***** Provided records

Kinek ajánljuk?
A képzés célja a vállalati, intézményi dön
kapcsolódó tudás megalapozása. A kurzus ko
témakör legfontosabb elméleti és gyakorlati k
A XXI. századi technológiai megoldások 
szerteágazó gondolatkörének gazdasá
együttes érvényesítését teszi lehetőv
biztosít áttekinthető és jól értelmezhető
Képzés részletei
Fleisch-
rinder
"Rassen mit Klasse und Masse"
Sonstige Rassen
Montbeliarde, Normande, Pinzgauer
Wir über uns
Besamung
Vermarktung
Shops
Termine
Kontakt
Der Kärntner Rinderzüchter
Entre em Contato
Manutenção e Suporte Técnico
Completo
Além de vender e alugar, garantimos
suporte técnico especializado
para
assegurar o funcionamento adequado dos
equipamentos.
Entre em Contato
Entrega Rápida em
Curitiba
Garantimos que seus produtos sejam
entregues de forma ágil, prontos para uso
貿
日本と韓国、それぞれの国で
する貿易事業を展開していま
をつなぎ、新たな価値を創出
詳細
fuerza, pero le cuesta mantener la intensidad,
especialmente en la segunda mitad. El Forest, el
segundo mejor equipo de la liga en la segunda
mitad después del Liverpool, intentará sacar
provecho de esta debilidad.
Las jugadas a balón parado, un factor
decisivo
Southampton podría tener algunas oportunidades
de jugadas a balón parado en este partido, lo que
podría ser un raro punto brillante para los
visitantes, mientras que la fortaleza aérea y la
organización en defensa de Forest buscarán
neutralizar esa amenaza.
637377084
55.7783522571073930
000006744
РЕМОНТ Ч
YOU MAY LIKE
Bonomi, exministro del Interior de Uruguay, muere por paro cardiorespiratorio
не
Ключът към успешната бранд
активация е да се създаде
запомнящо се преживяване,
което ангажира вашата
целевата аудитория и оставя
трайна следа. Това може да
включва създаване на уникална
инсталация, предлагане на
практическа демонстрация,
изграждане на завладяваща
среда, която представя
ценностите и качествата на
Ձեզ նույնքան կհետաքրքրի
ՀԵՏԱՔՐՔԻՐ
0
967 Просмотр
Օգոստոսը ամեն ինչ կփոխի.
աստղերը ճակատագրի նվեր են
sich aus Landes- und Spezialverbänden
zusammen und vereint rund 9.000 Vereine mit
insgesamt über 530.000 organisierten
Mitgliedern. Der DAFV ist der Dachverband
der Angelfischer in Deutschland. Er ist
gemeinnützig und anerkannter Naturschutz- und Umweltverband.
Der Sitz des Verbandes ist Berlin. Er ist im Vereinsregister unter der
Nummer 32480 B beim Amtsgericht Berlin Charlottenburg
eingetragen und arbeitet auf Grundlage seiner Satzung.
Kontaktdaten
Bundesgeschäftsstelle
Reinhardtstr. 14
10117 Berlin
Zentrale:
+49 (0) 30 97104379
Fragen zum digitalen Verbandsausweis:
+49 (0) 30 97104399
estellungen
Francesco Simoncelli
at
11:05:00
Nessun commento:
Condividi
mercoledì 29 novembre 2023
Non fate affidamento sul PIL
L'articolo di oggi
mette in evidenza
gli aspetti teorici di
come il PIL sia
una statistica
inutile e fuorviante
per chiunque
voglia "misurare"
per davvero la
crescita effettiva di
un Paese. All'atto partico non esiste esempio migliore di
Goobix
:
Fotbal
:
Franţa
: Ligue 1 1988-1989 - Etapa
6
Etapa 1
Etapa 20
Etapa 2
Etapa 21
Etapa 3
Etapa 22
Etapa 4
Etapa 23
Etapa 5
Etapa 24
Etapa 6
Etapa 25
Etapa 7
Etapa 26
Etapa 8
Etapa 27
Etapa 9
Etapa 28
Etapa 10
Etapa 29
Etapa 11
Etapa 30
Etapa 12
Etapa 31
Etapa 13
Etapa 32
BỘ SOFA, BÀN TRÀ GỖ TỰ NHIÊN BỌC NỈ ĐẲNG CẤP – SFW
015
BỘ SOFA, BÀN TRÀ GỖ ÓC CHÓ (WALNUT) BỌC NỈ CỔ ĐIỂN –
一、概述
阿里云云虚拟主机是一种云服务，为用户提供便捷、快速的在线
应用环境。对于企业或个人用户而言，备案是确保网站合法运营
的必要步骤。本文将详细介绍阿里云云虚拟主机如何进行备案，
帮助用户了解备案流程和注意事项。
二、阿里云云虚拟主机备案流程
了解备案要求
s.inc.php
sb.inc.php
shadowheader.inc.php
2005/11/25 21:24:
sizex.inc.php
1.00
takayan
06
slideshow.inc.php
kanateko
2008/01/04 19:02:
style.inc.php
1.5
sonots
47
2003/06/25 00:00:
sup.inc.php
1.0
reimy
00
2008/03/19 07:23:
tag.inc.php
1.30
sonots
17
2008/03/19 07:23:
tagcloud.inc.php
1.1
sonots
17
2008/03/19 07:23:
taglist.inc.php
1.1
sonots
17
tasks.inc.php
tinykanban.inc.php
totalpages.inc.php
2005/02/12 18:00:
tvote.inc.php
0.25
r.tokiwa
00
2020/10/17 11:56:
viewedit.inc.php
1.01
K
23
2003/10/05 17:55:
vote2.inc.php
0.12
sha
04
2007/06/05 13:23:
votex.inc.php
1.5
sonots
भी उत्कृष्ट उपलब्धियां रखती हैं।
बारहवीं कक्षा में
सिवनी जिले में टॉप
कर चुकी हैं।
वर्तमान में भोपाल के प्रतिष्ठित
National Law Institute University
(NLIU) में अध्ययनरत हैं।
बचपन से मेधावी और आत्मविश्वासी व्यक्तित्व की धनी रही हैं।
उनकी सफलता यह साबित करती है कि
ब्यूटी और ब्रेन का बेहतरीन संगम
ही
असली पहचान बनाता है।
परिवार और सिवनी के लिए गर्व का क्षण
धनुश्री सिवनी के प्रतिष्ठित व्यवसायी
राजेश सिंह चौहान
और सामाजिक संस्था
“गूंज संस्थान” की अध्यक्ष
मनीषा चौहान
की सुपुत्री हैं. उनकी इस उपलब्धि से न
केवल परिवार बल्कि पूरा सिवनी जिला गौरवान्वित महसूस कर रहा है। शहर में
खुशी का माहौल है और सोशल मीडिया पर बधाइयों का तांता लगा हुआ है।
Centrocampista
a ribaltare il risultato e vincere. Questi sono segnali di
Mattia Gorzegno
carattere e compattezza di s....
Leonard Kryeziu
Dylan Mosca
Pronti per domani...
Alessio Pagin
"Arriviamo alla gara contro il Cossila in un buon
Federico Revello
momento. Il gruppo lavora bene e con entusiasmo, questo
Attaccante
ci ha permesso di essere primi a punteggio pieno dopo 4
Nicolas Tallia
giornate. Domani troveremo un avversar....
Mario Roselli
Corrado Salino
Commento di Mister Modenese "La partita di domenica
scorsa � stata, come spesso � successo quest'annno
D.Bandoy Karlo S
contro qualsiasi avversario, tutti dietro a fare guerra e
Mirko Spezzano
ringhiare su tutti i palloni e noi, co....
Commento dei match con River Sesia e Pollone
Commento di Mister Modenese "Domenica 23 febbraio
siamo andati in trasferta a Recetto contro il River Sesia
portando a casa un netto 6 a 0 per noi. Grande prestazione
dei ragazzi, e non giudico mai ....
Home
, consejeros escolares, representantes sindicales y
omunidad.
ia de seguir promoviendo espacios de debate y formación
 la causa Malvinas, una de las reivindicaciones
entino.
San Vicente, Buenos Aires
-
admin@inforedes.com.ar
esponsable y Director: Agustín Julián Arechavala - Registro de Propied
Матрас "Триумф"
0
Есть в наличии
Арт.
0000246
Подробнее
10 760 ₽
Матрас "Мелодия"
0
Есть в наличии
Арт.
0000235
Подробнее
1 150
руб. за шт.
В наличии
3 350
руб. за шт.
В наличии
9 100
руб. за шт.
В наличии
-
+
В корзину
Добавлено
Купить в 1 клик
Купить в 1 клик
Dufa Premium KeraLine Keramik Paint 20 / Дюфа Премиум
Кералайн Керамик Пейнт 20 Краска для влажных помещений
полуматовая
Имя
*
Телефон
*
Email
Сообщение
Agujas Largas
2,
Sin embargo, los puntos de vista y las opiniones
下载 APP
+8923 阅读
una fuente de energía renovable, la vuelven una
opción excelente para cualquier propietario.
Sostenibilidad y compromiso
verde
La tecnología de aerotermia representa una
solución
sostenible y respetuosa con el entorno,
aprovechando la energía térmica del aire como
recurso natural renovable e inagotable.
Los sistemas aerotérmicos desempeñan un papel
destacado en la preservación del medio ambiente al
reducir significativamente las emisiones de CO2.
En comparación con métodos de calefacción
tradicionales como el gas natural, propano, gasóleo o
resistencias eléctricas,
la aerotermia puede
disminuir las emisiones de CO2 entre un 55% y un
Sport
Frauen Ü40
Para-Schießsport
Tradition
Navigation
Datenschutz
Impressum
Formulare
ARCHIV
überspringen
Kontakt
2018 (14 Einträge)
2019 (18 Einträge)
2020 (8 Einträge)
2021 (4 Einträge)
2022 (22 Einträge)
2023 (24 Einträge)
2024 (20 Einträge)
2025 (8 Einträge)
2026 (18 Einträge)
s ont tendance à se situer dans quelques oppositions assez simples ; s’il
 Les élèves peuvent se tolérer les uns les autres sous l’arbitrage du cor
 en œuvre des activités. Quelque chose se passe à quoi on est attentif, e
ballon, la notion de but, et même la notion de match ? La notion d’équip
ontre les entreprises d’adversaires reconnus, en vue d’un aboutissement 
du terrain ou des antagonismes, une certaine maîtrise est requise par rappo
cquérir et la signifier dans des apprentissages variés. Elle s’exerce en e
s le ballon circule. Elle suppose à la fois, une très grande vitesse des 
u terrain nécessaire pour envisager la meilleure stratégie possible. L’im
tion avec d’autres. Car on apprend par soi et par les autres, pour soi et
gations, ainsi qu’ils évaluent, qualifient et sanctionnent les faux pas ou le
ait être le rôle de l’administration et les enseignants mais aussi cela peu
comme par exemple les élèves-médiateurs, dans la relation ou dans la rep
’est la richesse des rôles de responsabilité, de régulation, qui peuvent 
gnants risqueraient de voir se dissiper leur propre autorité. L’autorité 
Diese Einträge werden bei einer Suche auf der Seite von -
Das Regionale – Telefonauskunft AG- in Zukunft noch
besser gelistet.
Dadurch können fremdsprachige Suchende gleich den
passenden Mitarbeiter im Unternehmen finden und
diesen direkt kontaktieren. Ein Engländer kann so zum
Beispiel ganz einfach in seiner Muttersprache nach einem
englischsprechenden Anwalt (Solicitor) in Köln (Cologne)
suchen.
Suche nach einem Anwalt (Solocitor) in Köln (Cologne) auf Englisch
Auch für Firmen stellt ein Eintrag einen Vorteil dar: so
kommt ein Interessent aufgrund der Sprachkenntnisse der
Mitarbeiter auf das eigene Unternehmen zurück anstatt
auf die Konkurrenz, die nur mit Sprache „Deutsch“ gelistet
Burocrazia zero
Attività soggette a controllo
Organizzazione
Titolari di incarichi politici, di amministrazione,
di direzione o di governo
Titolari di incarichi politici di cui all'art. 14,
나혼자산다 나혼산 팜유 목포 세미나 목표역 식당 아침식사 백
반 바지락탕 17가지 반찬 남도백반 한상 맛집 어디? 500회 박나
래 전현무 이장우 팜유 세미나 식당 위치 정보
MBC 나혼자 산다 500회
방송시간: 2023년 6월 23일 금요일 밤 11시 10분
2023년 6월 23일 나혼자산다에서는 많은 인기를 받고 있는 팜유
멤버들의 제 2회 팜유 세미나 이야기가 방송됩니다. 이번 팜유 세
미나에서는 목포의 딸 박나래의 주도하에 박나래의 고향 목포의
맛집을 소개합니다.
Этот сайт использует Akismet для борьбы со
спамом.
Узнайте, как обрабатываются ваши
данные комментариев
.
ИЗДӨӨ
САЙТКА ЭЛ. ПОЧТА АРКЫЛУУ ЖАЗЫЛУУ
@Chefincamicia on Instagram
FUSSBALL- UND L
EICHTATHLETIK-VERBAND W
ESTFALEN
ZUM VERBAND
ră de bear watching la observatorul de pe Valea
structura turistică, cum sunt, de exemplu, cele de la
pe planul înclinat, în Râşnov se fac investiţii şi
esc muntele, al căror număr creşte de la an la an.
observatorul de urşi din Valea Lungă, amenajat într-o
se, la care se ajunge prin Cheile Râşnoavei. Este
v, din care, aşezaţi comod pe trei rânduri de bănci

**********

- Instructions to follow
Filter the records above and copy every line that contains the word "Sesia".

- Response box
Commento dei match con River Sesia e Pollone
siamo andati in trasferta a Recetto contro il River Sesia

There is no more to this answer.